Consiglio agli scrittori

Anche se ti tiene in piedi per tutta la notte,
lava a fondo le pareti e pulisci i pavimenti
dello studio prima di comporre una sillaba.

Pulisci come se il Papa stesse arrivando.
Il candore è nipote dell’ispirazione.

Più pulisci, più brillante
sarà la tua scrittura, e allora non esitare a prendere
per i campi e a sfregare il fondo
dei sassi o spolverare sui rami più alti
della buia foresta i nidi pieni di uova.

Quando ritroverai la strada di casa
e riporrai spugne e spazzole sotto il lavello
vedrai alla luce dell’alba
l’altare immacolato della tua scrivania,
una superficie pulita al centro di un mondo pulito.
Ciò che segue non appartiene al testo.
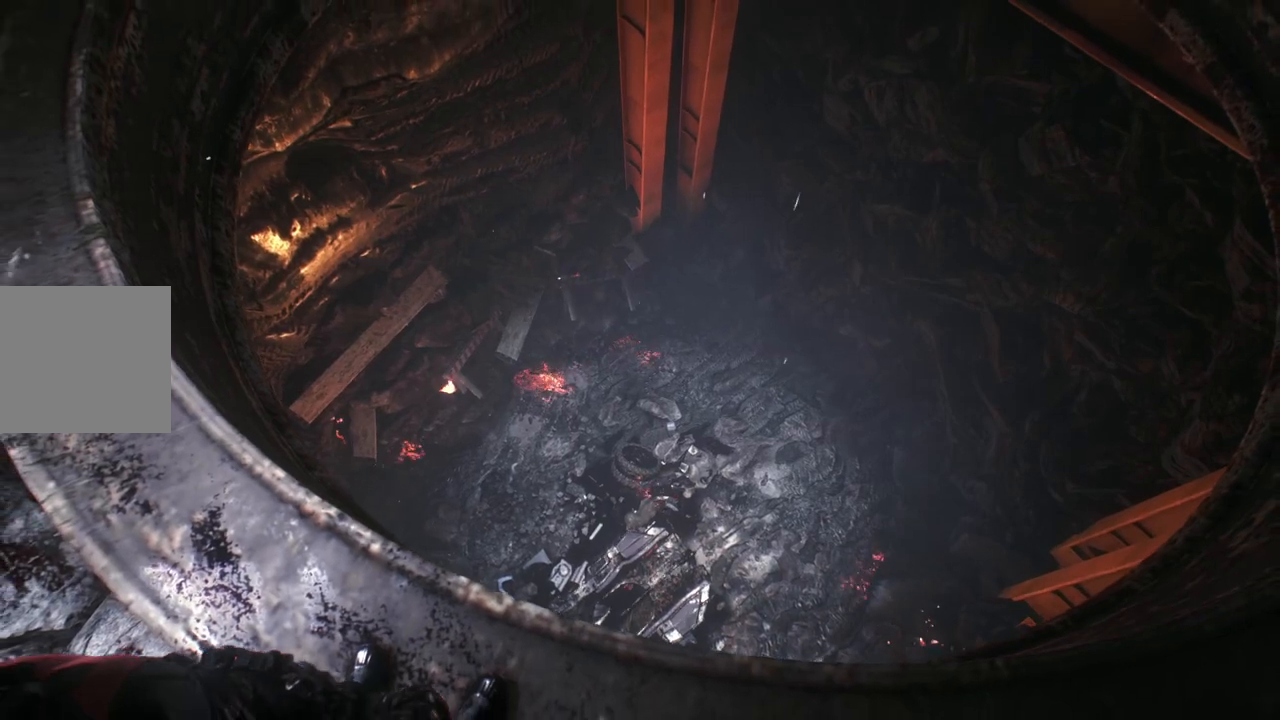
{"buttons": [], "left_stick": "center", "right_stick": "left", "events": []}
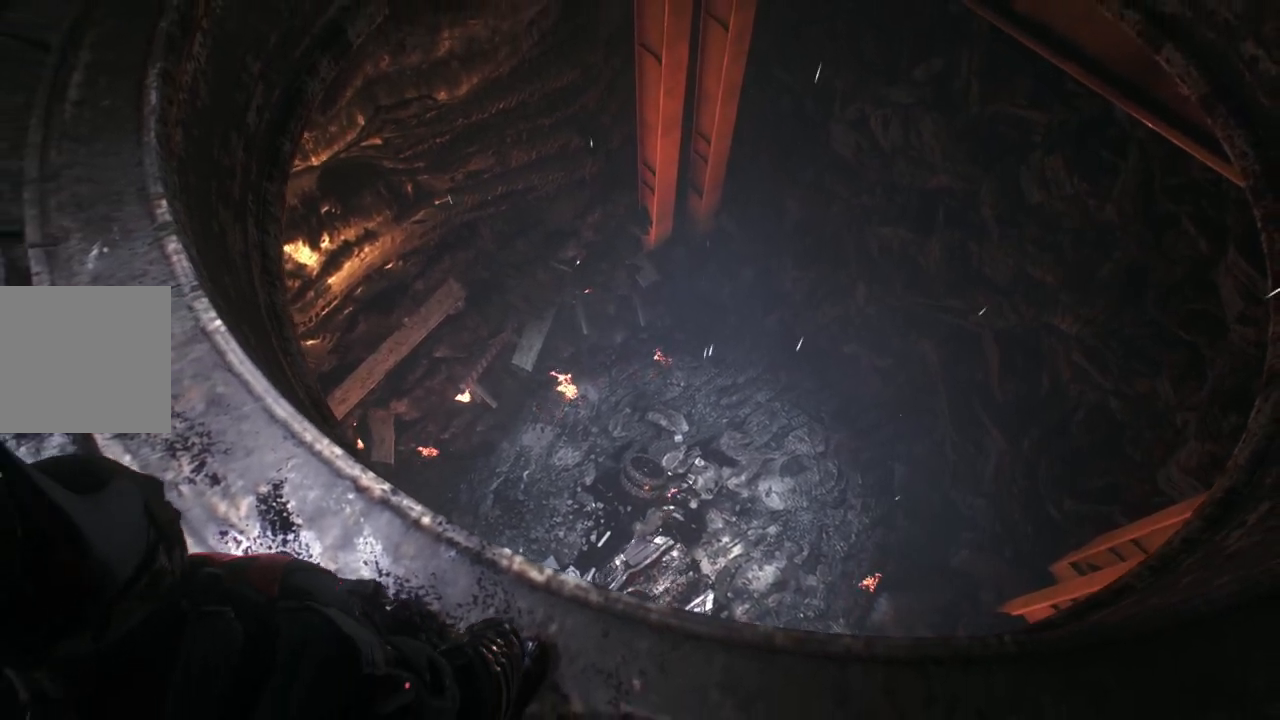
{"buttons": [], "left_stick": "center", "right_stick": "center", "events": [[150, "right_stick", "center"]]}
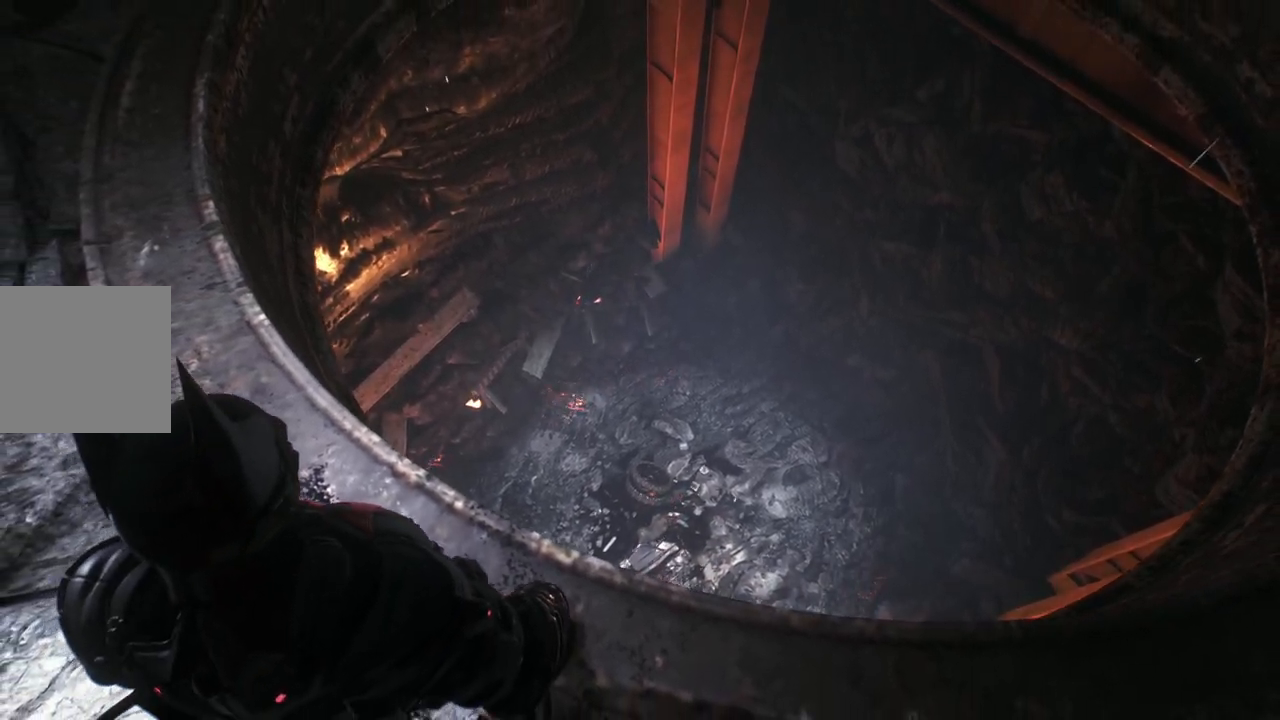
{"buttons": [], "left_stick": "center", "right_stick": "center"}
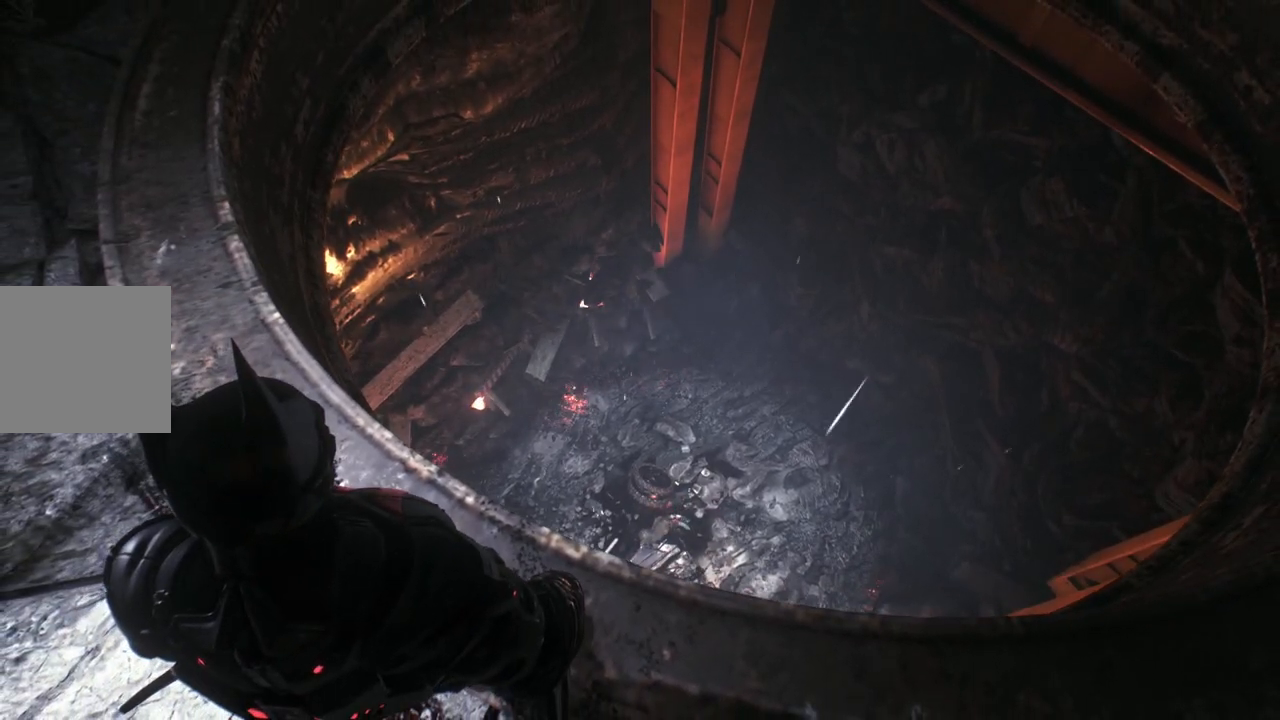
{"buttons": [], "left_stick": "center", "right_stick": "up-left", "events": [[233, "right_stick", "left"], [333, "right_stick", "up-left"]]}
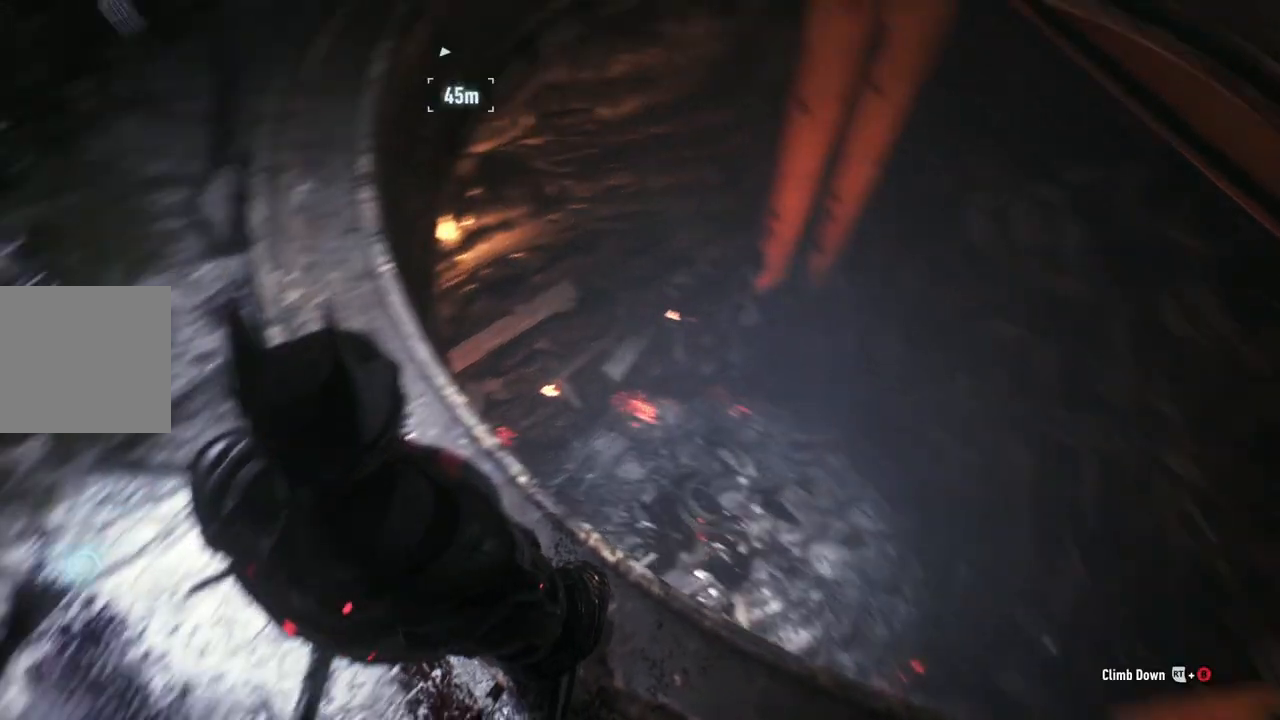
{"buttons": [], "left_stick": "center", "right_stick": "up-left", "events": []}
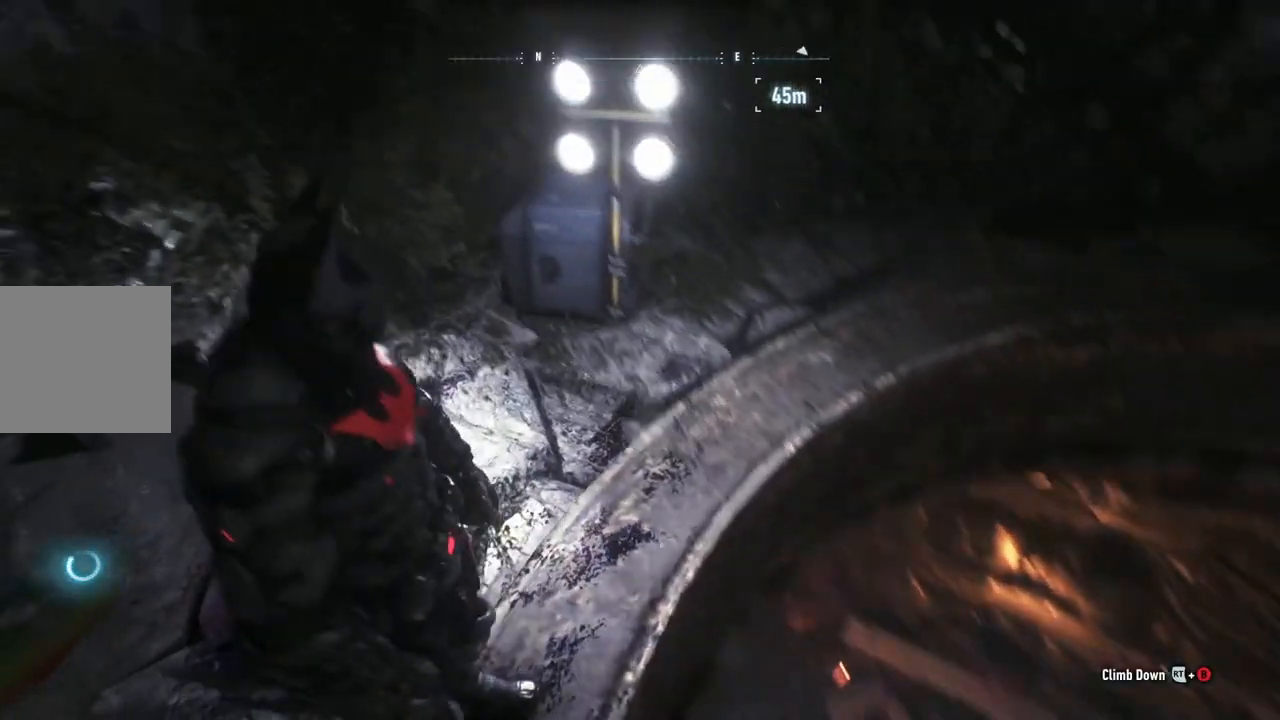
{"buttons": [], "left_stick": "center", "right_stick": "center", "events": [[267, "right_stick", "left"], [467, "right_stick", "center"]]}
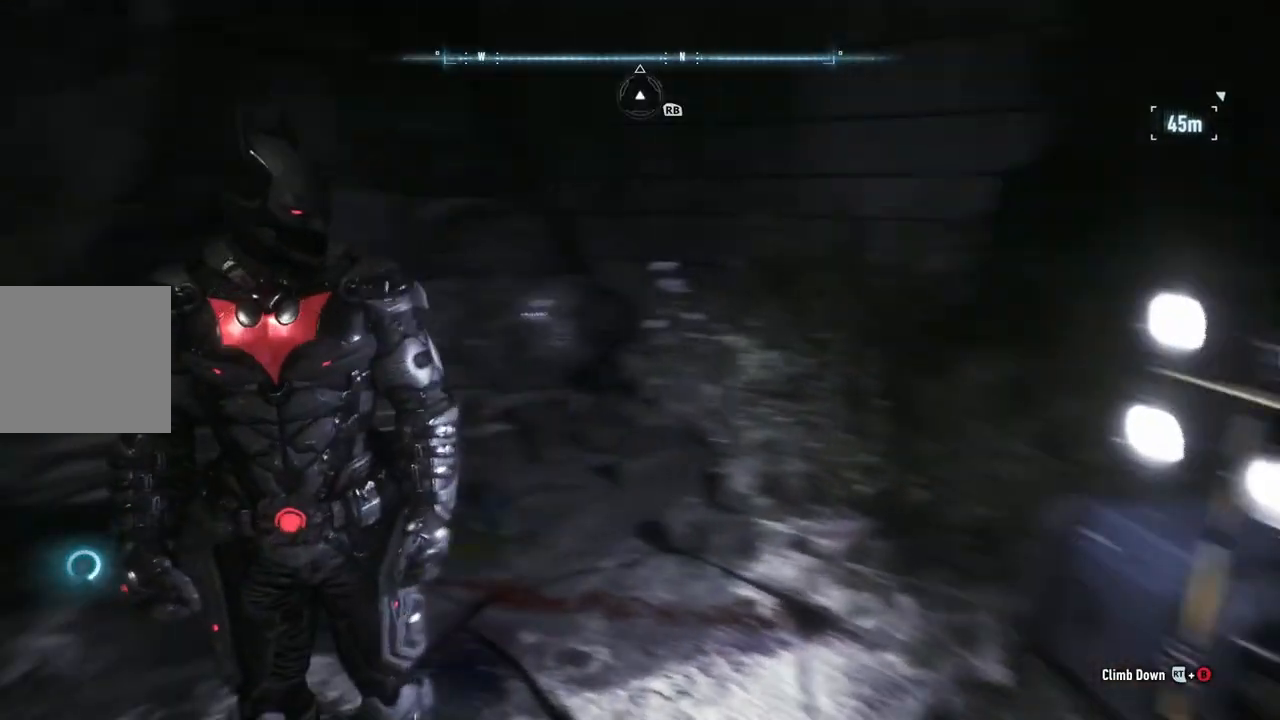
{"buttons": [], "left_stick": "center", "right_stick": "up-right", "events": [[183, "right_stick", "up"], [283, "right_stick", "up-right"]]}
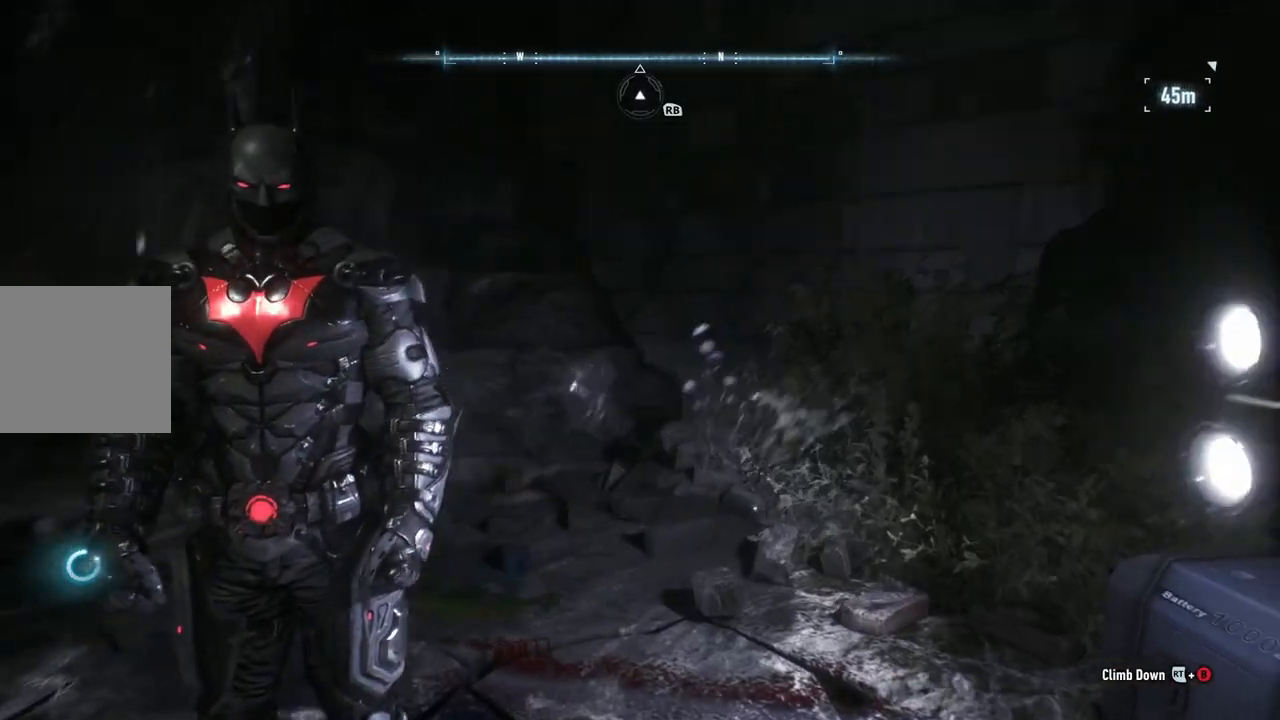
{"buttons": [], "left_stick": "center", "right_stick": "up-right", "events": []}
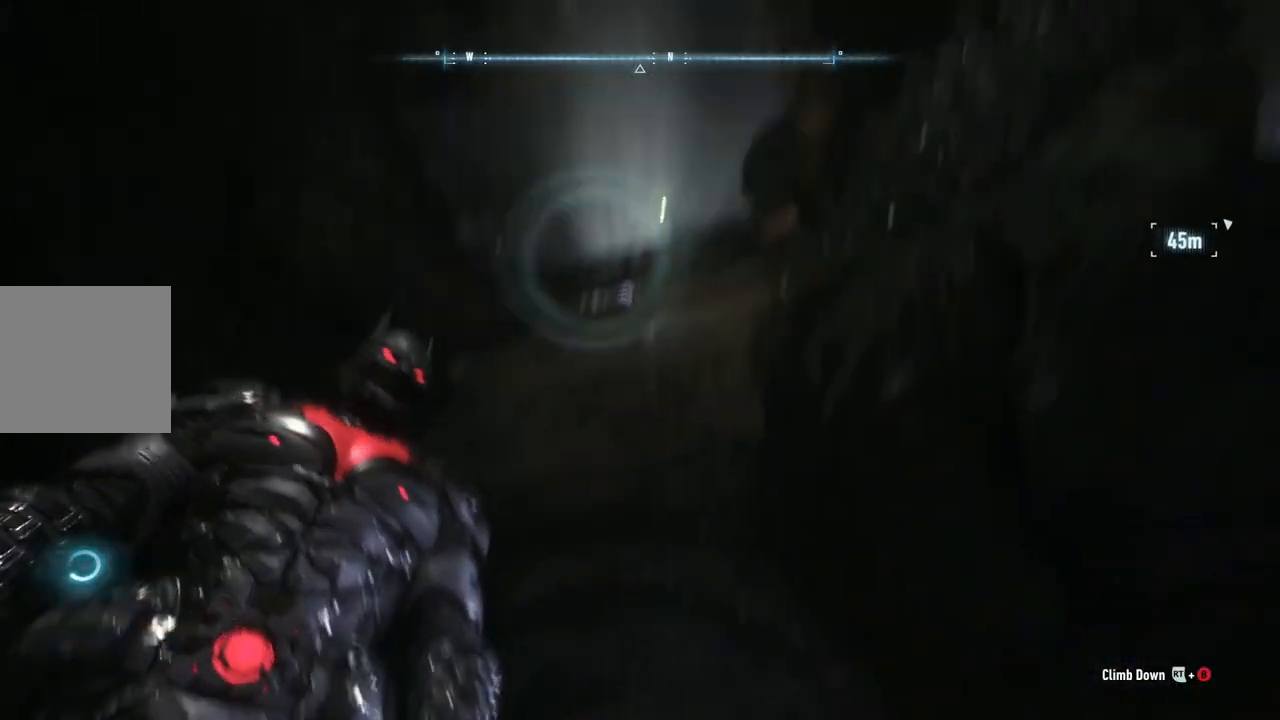
{"buttons": [], "left_stick": "center", "right_stick": "down-right", "events": [[100, "right_stick", "center"], [450, "right_stick", "down-right"]]}
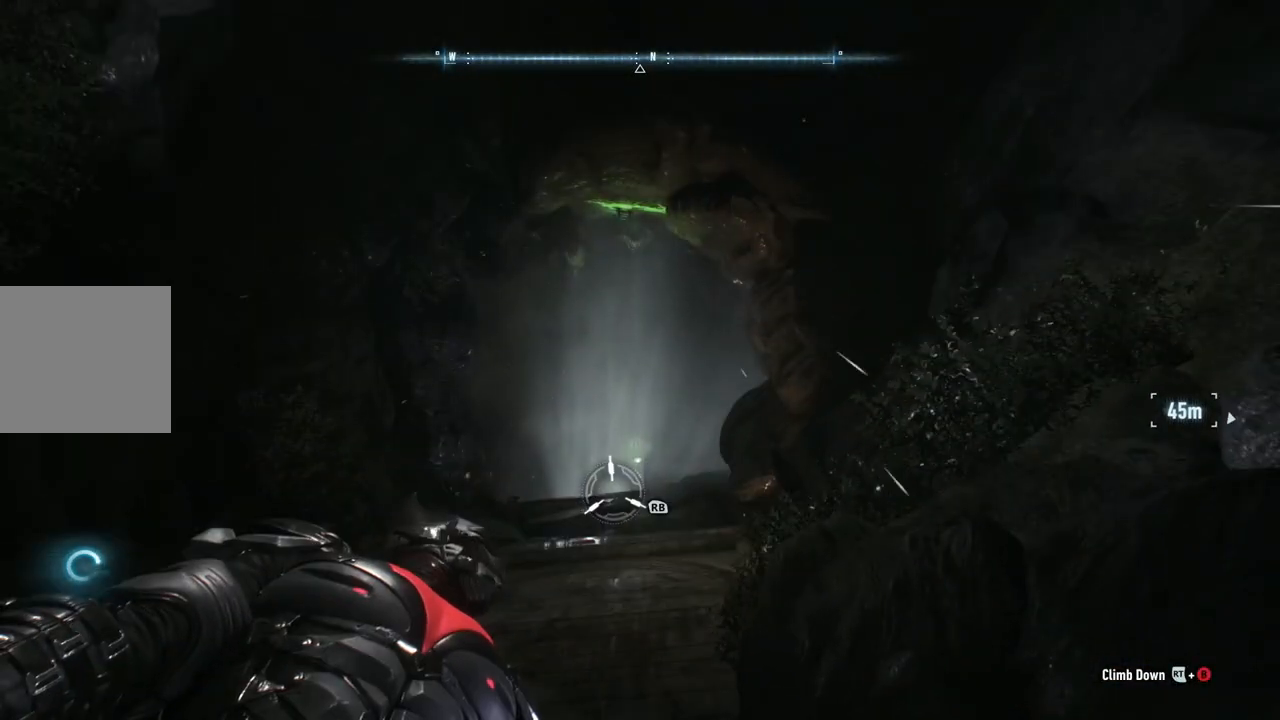
{"buttons": [], "left_stick": "center", "right_stick": "down-right", "events": []}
Da un vasetto, azzurro splendente, solleva
una matita gialla, la più appuntita del mazzo,
e ricopri pagine di piccole frasi
come lunghe file di fedeli formiche
che ti hanno seguito fin qui dal bosco.

 

A vela, in solitaria, intorno alla stanza (Fazi, 2013), a cura di F. Nasi

Maria Luisa Spaziani


Scorreva un vento caldo sugli abeti
tenebrosi da secoli, e portava
da fondali africani un grido lungo
come un corno da caccia. Solo il tonfo
delle pigne ritmava il suo ruggito
lontano, quasi musica, e rasente
il disco della luna, rari uccelli
notturni sciabolati sul confine
d’ombra e di luce qui da te giungevano
a portare messaggi che ora il tempo
mi esalta e mi confonde. Fu una notte
di aspettazione, e lento San Lorenzo
si annunciava con pianti di comete,
gigli che si sfogliavano nel buio
senza mani a raccoglierli. Passavano
lungo il tratturo i cani dei pastori,
neri dentro la tenebra dei pini,
i cani, occhi provvidi del giorno
e ora anime perse, inquieti lemuri
dell’estate che scavano entro zone
precluse il loro grido di rivolta,
e da millenni lo affidano al canto
delle sorgenti in corsa verso il mare.